All of the data should be restated exactly as it stands.

Source data
▬▬▬▬▬▬

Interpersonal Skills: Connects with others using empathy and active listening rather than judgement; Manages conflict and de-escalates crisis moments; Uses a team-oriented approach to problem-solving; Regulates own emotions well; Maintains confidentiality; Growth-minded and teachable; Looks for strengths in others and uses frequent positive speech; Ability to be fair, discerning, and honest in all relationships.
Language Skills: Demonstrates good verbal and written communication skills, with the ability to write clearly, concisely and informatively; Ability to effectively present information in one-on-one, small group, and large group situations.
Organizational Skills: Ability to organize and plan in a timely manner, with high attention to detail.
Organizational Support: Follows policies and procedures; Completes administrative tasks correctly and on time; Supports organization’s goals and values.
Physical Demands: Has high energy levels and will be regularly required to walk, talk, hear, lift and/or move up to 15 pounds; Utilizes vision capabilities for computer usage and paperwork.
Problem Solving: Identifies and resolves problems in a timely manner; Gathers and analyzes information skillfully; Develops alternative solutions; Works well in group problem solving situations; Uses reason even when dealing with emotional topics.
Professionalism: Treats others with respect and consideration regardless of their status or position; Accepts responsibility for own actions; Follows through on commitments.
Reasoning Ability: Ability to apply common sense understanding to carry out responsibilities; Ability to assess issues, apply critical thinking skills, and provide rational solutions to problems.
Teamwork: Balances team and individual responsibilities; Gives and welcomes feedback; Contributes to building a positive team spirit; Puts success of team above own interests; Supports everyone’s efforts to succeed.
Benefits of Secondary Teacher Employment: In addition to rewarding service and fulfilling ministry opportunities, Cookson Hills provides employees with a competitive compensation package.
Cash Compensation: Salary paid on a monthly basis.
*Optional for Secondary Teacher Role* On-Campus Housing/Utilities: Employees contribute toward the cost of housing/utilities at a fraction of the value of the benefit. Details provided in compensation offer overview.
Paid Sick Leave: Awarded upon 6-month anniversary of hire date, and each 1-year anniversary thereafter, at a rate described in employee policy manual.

▬▬▬▬▬▬

#### Task response:
Interpersonal Skills: Connects with others using empathy and active listening rather than judgement; Manages conflict and de-escalates crisis moments; Uses a team-oriented approach to problem-solving; Regulates own emotions well; Maintains confidentiality; Growth-minded and teachable; Looks for strengths in others and uses frequent positive speech; Ability to be fair, discerning, and honest in all relationships.
Language Skills: Demonstrates good verbal and written communication skills, with the ability to write clearly, concisely and informatively; Ability to effectively present information in one-on-one, small group, and large group situations.
Organizational Skills: Ability to organize and plan in a timely manner, with high attention to detail.
Organizational Support: Follows policies and procedures; Completes administrative tasks correctly and on time; Supports organization’s goals and values.
Physical Demands: Has high energy levels and will be regularly required to walk, talk, hear, lift and/or move up to 15 pounds; Utilizes vision capabilities for computer usage and paperwork.
Problem Solving: Identifies and resolves problems in a timely manner; Gathers and analyzes information skillfully; Develops alternative solutions; Works well in group problem solving situations; Uses reason even when dealing with emotional topics.
Professionalism: Treats others with respect and consideration regardless of their status or position; Accepts responsibility for own actions; Follows through on commitments.
Reasoning Ability: Ability to apply common sense understanding to carry out responsibilities; Ability to assess issues, apply critical thinking skills, and provide rational solutions to problems.
Teamwork: Balances team and individual responsibilities; Gives and welcomes feedback; Contributes to building a positive team spirit; Puts success of team above own interests; Supports everyone’s efforts to succeed.
Benefits of Secondary Teacher Employment: In addition to rewarding service and fulfilling ministry opportunities, Cookson Hills provides employees with a competitive compensation package.
Cash Compensation: Salary paid on a monthly basis.
*Optional for Secondary Teacher Role* On-Campus Housing/Utilities: Employees contribute toward the cost of housing/utilities at a fraction of the value of the benefit. Details provided in compensation offer overview.
Paid Sick Leave: Awarded upon 6-month anniversary of hire date, and each 1-year anniversary thereafter, at a rate described in employee policy manual.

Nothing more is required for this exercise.